_TESTO DA ANALIZZARE_.
L’AI offre benefici misurabili se applicata a sfide concrete, andando oltre il miglioramento dei KPI economici. Gli agenti AI – assistenti intelligenti capaci di completare compiti senza supervisione umana – sono il nuovo prodotto più promosso dell’industria AI.

Inoltre, i modelli AI si stanno spostando in discipline che sembrano distintamente umane, sviluppando una forma di “intelligenza sociale” basata sull’interazione di molti piccoli agenti con una visione locale del loro ambiente. Per ottenere il massimo, la soluzione AI sociale deve essere contestuale, duratura, intelligente, sociale e costruire fiducia.

Per migliorare i benefici dell’AI, è fondamentale la collaborazione tra organizzazioni e governi. I governi dovrebbero progettare regolamenti basati sui risultati con chiari livelli di rischio, abbinandoli a “sandbox regolatorie” per esperimenti sicuri e per facilitare la definizione di standard di implementazione, la costruzione e la manutenzione di soluzioni AI.

_RICHIESTA OPERATIVA 1_.
Nel testo sull'intelligenza artificiale, a che cosa i governi dovrebbero abbinare i regolamenti basati sui risultati?
_RICHIESTA OPERATIVA 2_.
Prosegua il testo sull'intelligenza artificiale dal punto in cui si interrompe.

_INFORMAZIONI MOSTRATE_.
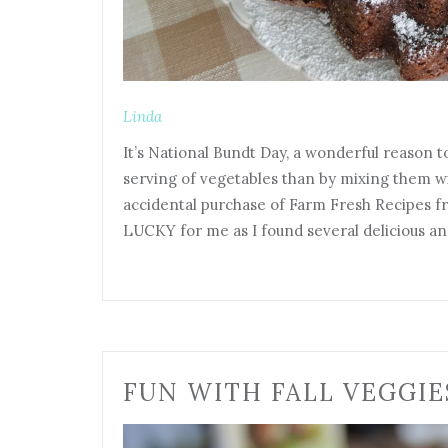
Linda
It’s National Bundt Day, a wonderful reason t
serving of vegetables than by mixing them wit
accidental purchase of Farm Fresh Recipes f
LUCKY for me as I found several delicious a
FUN WITH FALL VEGGIE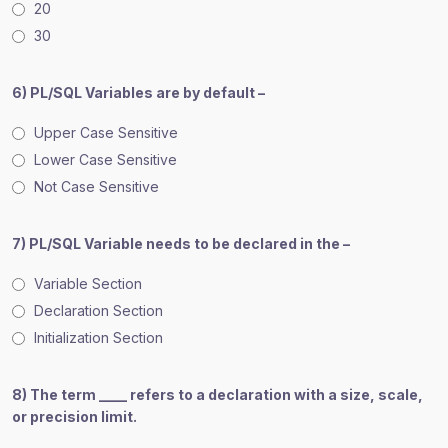
20
30
6) PL/SQL Variables are by default –
Upper Case Sensitive
Lower Case Sensitive
Not Case Sensitive
7) PL/SQL Variable needs to be declared in the –
Variable Section
Declaration Section
Initialization Section
8) The term ____ refers to a declaration with a size, scale,
or precision limit.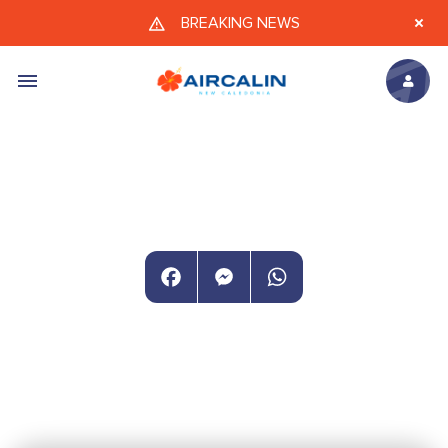
Skip to main content
BREAKING NEWS
Facebook
Messenger
WhatsApp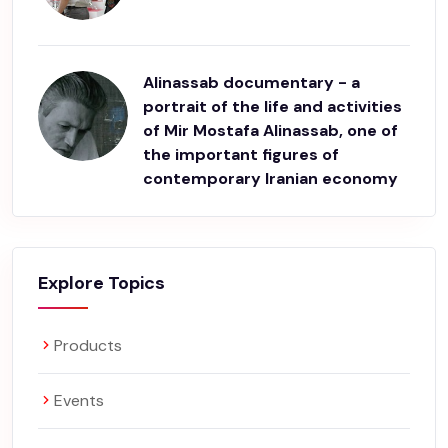
Alinassab documentary - a
portrait of the life and activities
of Mir Mostafa Alinassab, one of
the important figures of
contemporary Iranian economy
Explore Topics
Products
Events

_RISPOSTA FINALE 1_.
A “sandbox regolatorie” per esperimenti sicuri.

_RISPOSTA FINALE 2_.
Regolamenti come l’AI Act e il Data Act, anche se percepiti come vincoli, faciliteranno l’istituzione di un modello di governance AI trasversale, sfruttando un “glossario” comune, un quadro di processi e ruoli organizzativi. Con l’integrazione crescente delle tecnologie AI nella vita quotidiana, l’attenzione si concentrerà sempre più sulle preoccupazioni etiche e sociali.

Accesso, equità e integrità delle informazioni

Giuseppe Santonato identifica tre principali sfide sociali con l’avanzare dell’AI: l’accesso, l’equità e l’integrità delle informazioni. L’addestramento dei modelli di frontiera richiede capitale e infrastrutture che la maggior parte delle organizzazioni non possiede, rischiando di creare un nuovo divario digitale. Dati distorti e logica opaca possono portare a discriminazioni, rendendo indispensabili test sui bias e registri di supervisione umana, come previsto dall’AI Act dell’UE.

Infine, i deepfake generativi minacciano l’opinione pubblica, rendendo essenziali watermarking, registri di provenienza e protocolli di rimozione rapida. Questi rischi sono gestibili solo se la responsabilità è condivisa tra fornitori, regolatori, imprese e utenti finali.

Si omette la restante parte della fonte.